UN SIGNAL FORT POUR LE REGIME
Ce qui devrait être une simple affaire politico-judiciaire s’est traduit à un embrasement généralisé plongeant le pays à feu et à sang.

Les violentes manifestations constatées hier dans le pays doivent être décryptées de façon lucide par les autorités. Les actes de vandalisme et autres pillages ciblés doivent renseigner sur un ras-le-bol généralisé et une désillusion sur l’actuel système de gouvernance.
Ce qui devrait être une simple affaire politico-judiciaire s’est traduit à un embrasement généralisé plongeant le pays à feu et à sang. Au-delà de l’affaire « Sonko-Adji Sarr », l’ampleur et la violence des manifestations partout dans le pays révèlent une certaine colère des populations qui, apparemment, semblent en profiter pour régler d’autres comptes avec leurs dirigeants. Ainsi, l’arrestation de l’opposant Sonko sonne comme un catalyseur. On peut se demander si le gouvernement n’est pas en train de récolter les fruits de ses mauvaises politiques. Tout au moins son échec en ce qui concerne sa politique d’emploi, d’éducation, de sécurité intérieure, entre autres.
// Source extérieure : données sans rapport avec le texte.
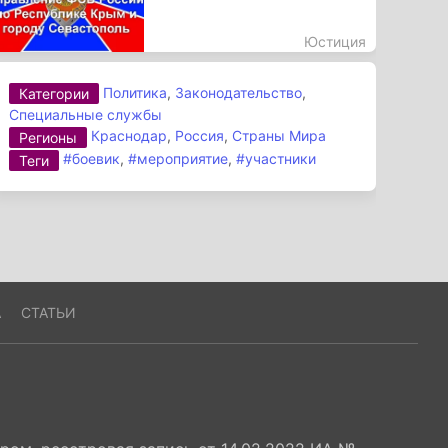
Юстиция
Политика
,
Законодательство
,
Категории
Специальные службы
Краснодар
,
Россия
,
Страны Мира
Регионы
#боевик
,
#мероприятие
,
#участники
Теги
А
СТАТЬИ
En effet, les pillages ciblés et autres saccages renseignent sur le niveau de désolation des populations mais également sur la mentalité des jeunes qui étaient en première ligne lors des affrontements avec les forces de l’ordre. Tout cela peut également laisser entrevoir une impopularité du Président Macky Sall à qui d’ailleurs il est prêté à tort ou à raison une volonté de briguer un troisième mandat présidentiel. Quoi qu’il en soit, les manifestations notées ces derniers jours constituent un signal fort à décrypter par le chef de l’Etat et qui doit l’obliger à revoir ses différents plans ainsi que sa façon de gouverner à trois ans de la fin de son règne. Pour l’heure, face à cette crise cuisante, le gouvernement ne compte pas céder. Tout porte à croire qu’il va continuer le bras de fer avec les manifestants. Le ministre de l’Intérieur a indiqué hier que toutes les dispositions seront prises pour que force reste à la loi. Pendant ce temps, il est difficile et pratiquement impossible de faire régner l’ordre dans le pays. Les jeunes ont de ce fait tenu tête aux forces de l’ordre débordées dans beaucoup de localités.
ENQUETE CONTRE LES AUTEURS DE VIOLENCES
Dans un communiqué parvenu à «L’AS », hier, le gouvernement a dénoncé une violation flagrante de l’état de catastrophe sanitaire proclamé le 20 février 2021.Non sans regretter les actes de vandalisme et de violence, ayant malheureusement conduit à une mort d’homme en la personne de Cheikh Ibrahima COLY. Le gouvernement a ainsi présenté ses condoléances et exprimé sa compassion à la famille de la victime.
Selon les autorités, une enquête a été diligentée pour déterminer les circonstances du décès. Le gouvernement dit par ailleurs condamner fermement les actes de violence, les pillages et destructions de biens publics et privés et exprime sa solidarité aux personnes physiques et morales impactées par ces actes, «dont les instigateurs, auteurs et complices seront recherchés et poursuivis conformément à la loi ». En outre, le gouvernement met en garde contre la couverture tendancieuse des événements par certains médias, de nature à attiser la haine et la violence. Avant de préciser qu’il continuera à prendre toutes les dispositions nécessaires au maintien de l’ordre public conformément aux lois et règlements en vigueur.
En définitive, il faut relever que depuis son arrivée au pouvoir, le président de la République a eu à gérer à plusieurs reprises des situations similaires après les arrestations de Karim Wade et de Khalifa Sall. Le régime avait réussi à l’époque à faire taire toutes les résistances et à restaurer l’ordre. Juste qu’avec Ousmane Sonko, la résistance semble plus tenace et plus générale. Loin de faire semblant de minimiser ce qui se passe, le gouvernement gagnerait à analyser la situation avec lucidité et jouer la carte de l’apaisement. Ces manifestations laissent entrevoir également que le message antifrançais de certains activistes ont eu leur effet. Il a été d’ailleurs mal décrypté par les jeunes manifestants qui semblent éprouver aujourd’hui de la haine pour l’ancienne puissance coloniale. Et tout ça devrait être analysé par les différentes forces vives de la nation.